§ **Exercise prompt**: Please output the data below exactly as given, starting at its first line and stopping after the line that contains "Rendered at 2400 by 1350 pixels.".

§ **Records from a collection**:
<<<<

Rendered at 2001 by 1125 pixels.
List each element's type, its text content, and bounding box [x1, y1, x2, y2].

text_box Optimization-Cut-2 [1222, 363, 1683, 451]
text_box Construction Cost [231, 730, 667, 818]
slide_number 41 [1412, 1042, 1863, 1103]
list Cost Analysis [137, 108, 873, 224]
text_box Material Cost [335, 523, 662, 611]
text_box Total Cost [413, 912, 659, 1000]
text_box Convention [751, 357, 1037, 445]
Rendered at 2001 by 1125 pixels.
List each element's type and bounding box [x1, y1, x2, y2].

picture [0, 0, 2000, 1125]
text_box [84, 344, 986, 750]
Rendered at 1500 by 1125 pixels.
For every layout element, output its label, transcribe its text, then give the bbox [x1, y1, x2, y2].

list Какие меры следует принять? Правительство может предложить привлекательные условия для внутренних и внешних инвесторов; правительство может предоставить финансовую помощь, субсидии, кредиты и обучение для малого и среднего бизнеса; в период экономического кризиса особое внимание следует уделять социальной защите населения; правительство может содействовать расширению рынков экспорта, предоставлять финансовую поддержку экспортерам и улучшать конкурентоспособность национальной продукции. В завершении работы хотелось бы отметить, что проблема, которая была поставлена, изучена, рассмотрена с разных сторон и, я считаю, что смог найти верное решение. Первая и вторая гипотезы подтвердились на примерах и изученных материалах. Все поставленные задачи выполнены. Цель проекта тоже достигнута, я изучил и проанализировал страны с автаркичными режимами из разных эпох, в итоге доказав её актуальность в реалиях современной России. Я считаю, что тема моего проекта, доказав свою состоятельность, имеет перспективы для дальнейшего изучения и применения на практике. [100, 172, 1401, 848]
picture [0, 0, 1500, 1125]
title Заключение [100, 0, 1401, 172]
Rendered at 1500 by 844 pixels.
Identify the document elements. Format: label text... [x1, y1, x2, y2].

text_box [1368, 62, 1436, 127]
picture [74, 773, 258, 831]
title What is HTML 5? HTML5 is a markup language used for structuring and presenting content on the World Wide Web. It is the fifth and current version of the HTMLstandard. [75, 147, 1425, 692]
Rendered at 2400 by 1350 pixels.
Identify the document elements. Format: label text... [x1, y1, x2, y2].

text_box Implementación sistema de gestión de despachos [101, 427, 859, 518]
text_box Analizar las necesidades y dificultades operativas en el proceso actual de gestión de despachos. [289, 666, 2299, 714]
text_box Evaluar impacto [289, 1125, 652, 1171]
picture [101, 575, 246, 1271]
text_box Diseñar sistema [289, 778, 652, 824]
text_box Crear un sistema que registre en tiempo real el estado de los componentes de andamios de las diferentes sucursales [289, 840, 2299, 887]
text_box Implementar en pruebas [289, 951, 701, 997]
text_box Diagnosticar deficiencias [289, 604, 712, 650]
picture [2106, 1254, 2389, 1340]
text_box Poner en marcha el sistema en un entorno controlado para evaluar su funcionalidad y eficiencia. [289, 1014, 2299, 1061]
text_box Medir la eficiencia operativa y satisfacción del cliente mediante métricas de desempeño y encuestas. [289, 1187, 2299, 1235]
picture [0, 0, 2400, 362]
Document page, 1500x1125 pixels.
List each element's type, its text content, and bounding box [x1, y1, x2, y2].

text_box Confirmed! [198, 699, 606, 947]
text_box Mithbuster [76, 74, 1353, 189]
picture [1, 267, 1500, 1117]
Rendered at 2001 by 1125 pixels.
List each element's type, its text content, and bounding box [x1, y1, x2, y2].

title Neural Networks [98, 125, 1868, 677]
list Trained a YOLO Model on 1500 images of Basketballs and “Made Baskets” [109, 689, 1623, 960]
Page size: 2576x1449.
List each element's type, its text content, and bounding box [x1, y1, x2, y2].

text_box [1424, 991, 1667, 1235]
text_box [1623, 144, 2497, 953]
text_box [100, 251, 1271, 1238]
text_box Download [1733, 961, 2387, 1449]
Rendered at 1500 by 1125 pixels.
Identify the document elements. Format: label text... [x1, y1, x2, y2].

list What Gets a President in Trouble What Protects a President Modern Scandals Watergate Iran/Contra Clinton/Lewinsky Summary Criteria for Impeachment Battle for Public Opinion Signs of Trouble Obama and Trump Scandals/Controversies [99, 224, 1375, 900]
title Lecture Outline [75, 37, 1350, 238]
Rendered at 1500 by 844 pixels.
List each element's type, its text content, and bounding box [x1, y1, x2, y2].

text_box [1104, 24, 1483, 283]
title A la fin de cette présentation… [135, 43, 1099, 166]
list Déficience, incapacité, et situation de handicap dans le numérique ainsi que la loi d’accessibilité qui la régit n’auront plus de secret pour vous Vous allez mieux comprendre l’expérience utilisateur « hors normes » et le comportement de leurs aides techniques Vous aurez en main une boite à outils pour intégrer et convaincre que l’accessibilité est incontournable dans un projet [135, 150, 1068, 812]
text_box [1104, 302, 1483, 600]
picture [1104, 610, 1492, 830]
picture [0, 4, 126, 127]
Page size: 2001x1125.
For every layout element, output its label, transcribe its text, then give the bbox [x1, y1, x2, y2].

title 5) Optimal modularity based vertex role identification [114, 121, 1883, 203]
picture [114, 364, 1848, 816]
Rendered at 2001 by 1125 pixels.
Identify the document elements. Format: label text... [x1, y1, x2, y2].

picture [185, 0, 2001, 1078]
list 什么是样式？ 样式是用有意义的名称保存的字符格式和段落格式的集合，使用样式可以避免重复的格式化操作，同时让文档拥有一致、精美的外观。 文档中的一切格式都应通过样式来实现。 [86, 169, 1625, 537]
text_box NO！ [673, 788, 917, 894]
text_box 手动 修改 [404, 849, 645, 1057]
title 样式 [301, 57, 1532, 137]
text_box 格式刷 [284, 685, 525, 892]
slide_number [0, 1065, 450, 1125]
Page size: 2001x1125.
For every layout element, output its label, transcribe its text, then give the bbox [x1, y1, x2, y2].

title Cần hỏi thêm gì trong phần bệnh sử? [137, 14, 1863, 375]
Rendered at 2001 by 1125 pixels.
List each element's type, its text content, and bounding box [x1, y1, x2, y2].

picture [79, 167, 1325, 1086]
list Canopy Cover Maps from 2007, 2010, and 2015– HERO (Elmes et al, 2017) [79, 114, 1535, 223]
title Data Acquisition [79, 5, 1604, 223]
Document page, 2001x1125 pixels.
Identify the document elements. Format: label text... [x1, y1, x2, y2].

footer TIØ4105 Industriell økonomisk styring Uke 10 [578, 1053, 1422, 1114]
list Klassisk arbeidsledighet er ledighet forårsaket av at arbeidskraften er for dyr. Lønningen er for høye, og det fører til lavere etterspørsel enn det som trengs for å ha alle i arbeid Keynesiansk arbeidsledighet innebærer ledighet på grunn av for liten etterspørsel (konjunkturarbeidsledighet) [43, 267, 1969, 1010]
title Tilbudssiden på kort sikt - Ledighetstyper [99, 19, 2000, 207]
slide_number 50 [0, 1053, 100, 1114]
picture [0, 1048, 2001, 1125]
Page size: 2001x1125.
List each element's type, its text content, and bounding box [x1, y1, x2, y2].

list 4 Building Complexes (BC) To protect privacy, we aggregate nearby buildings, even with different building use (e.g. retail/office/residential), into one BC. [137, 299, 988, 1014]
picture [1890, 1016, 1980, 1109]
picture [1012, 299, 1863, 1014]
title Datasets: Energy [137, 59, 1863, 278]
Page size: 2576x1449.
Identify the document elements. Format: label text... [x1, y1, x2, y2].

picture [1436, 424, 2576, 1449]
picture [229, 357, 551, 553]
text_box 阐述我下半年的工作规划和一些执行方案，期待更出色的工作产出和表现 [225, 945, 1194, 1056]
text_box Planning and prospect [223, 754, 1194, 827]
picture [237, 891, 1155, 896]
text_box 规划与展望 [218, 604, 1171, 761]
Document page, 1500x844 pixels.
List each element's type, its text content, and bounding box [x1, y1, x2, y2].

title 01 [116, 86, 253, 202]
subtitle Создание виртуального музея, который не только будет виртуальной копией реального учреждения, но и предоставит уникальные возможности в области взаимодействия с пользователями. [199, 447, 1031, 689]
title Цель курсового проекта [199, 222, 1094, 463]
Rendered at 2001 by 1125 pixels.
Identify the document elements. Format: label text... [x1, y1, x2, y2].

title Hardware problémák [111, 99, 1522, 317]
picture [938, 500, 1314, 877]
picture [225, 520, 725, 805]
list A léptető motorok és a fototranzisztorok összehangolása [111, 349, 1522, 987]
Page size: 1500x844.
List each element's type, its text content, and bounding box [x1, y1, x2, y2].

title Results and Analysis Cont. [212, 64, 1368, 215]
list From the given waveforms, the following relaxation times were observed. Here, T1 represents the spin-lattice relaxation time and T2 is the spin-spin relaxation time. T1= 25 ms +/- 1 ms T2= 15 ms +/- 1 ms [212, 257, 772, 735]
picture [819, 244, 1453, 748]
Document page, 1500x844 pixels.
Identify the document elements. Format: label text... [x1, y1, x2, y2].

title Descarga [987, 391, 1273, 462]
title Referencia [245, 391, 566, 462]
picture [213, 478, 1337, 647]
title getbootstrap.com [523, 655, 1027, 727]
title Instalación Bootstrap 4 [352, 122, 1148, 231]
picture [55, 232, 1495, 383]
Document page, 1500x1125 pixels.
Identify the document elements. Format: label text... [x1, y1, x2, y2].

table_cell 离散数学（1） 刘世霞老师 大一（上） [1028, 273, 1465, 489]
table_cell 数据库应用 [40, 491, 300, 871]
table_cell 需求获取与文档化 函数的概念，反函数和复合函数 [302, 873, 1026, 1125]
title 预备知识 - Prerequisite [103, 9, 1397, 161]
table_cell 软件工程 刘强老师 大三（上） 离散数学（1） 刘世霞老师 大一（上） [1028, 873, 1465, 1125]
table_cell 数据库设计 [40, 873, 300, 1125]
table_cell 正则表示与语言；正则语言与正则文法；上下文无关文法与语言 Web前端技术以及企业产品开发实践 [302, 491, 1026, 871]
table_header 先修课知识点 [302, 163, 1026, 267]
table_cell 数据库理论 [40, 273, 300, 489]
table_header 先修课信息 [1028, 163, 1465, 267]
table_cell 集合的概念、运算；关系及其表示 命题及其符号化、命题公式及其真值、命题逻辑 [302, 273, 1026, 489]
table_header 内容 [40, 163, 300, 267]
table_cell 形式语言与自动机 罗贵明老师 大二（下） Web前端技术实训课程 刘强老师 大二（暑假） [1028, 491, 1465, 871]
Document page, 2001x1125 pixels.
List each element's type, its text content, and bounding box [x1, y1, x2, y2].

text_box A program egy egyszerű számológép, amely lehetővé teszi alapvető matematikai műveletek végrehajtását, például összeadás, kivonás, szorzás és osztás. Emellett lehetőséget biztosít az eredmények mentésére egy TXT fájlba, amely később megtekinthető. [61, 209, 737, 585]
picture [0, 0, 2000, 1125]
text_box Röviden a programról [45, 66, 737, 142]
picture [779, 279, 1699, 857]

>>>>

§ **Response below**:
Rendered at 2001 by 1125 pixels.
List each element's type, its text content, and bounding box [x1, y1, x2, y2].

text_box Optimization-Cut-2 [1222, 363, 1683, 451]
text_box Construction Cost [231, 730, 667, 818]
slide_number 41 [1412, 1042, 1863, 1103]
list Cost Analysis [137, 108, 873, 224]
text_box Material Cost [335, 523, 662, 611]
text_box Total Cost [413, 912, 659, 1000]
text_box Convention [751, 357, 1037, 445]
Rendered at 2001 by 1125 pixels.
List each element's type and bounding box [x1, y1, x2, y2].

picture [0, 0, 2000, 1125]
text_box [84, 344, 986, 750]
Rendered at 1500 by 1125 pixels.
For every layout element, output its label, transcribe its text, then give the bbox [x1, y1, x2, y2].

list Какие меры следует принять? Правительство может предложить привлекательные условия для внутренних и внешних инвесторов; правительство может предоставить финансовую помощь, субсидии, кредиты и обучение для малого и среднего бизнеса; в период экономического кризиса особое внимание следует уделять социальной защите населения; правительство может содействовать расширению рынков экспорта, предоставлять финансовую поддержку экспортерам и улучшать конкурентоспособность национальной продукции. В завершении работы хотелось бы отметить, что проблема, которая была поставлена, изучена, рассмотрена с разных сторон и, я считаю, что смог найти верное решение. Первая и вторая гипотезы подтвердились на примерах и изученных материалах. Все поставленные задачи выполнены. Цель проекта тоже достигнута, я изучил и проанализировал страны с автаркичными режимами из разных эпох, в итоге доказав её актуальность в реалиях современной России. Я считаю, что тема моего проекта, доказав свою состоятельность, имеет перспективы для дальнейшего изучения и применения на практике. [100, 172, 1401, 848]
picture [0, 0, 1500, 1125]
title Заключение [100, 0, 1401, 172]
Rendered at 1500 by 844 pixels.
Identify the document elements. Format: label text... [x1, y1, x2, y2].

text_box [1368, 62, 1436, 127]
picture [74, 773, 258, 831]
title What is HTML 5? HTML5 is a markup language used for structuring and presenting content on the World Wide Web. It is the fifth and current version of the HTMLstandard. [75, 147, 1425, 692]
Rendered at 2400 by 1350 pixels.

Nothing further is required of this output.